Perché sì, è successo davvero. Boca Juniors e River Plate sono le due finaliste della edizione 2018 della Copa Libertadores: la partita più importante del Sud America avrà in palio, per la prima volta nella storia, il trofeo più importante del Sud America.
E per l’ultima volta nella storia della Libertadores sarà una doppia finale: andata e ritorno. Prima alla Bombonera e poi al Monumental. Dal prossimo anno, infatti, si giocherà in campo neutro. E viene naturale pensare che se c’è davvero qualcosa di misticamente superiore a guidare le logiche del pallone, allora aveva sicuramente previsto anche questo. Perché Buenos Aires meritava un privilegio del genere.
Xeinezes e Millonarios, rivali da sempre, potranno godersi le partite più importanti di sempre nelle proprie case.
E lo faranno da soli, senza il fastidio di doverla condividere con gli ospiti, costretti a restare fuori dallo stadio per motivi di ordine pubblico. Trasferte vietate… anche se si tratta di pochi chilometri.
É l’ultimo livello di un dualismo ultracentenario, tra due facce profondamente diverse della stessa medaglia. Il Boca Juniors rappresenta la parte operaia di Buenos Aires e a lungo andare dell’intero Paese, cultori estremi della garra e del sudore. Il River Plate viaggia su binari opposti, testimonial della parte ricca della capitale: tecnica e bel gioco sopra ogni cosa. Con il passare del tempo le differenze ideologiche si sono inevitabilmente assottigliate, ma in Argentina nulla cambia in maniera definitiva.
L’eco dei duelli del passato, ritorna ogni volta che Boca e River si trovano a dividere il terreno di gioco.
Ritorna il SuperClasico del 1931, quando l’arbitro dopo aver fischiato un rigore per il Boca, espulse contemporaneamente tre giocatori del River pronti a ottenere giustizia privata con il direttore di gara. O quello del 1972, quando il River vinse 5 a 4 alla Bombonera. Oppure quello del 1928, vinto 6 a 0 dal Boca del mitico bomber Domingo Tarasconi.

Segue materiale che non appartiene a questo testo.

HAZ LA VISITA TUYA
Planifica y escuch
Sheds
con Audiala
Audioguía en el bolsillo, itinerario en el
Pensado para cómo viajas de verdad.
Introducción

Ritorna anche il Superclasico del 2015, valido per gli ottavi di finale della Libertadores. Durò soltanto 45 minuti, poi i giocatori del River vennero colpiti agli occhi dallo spray al peperoncino spruzzato dai tifosi avversari. Sospensione della gara praticamente inevitabile.
É una rivalità vissuta in maniera viscerale anche da chi scende in campo, come Carlitos Tevez che da giovanissimo, nel 2004, dopo un gol nel Superclasico esultò mimando la gallina, l’animale che da sempre viene accostato ai Millonarios, beccandosi un cartellino rosso ed entrando immediatamente in cima alla lista dei nemici di chi popola le tribune del Monumental.
Tevez sarà in campo anche 14 anni dopo, con l’unica missione di infliggere al River una ferita ancora più dolorosa rispetto alla retrocessione in Segunda Divison nel 2011.
Sta per nascere una nuova fase nella storia di questi due club, forse nella storia del calcio in generale.
Nulla sarà più come prima dopo questa finale, perché ai vincitori andrà la gloria eterna, agli sconfitti resterà soltanto la polvere. Non l’onore delle armi. Nel Superclasico non è mai stata tra le ipotesi previste.
E alla fine di queste due partite, di fronte alla storia del calcio che muore e rinasce per l’ennesima volta, testimoni di tutto questo potremo dire: «E’ successo…è successo davvero».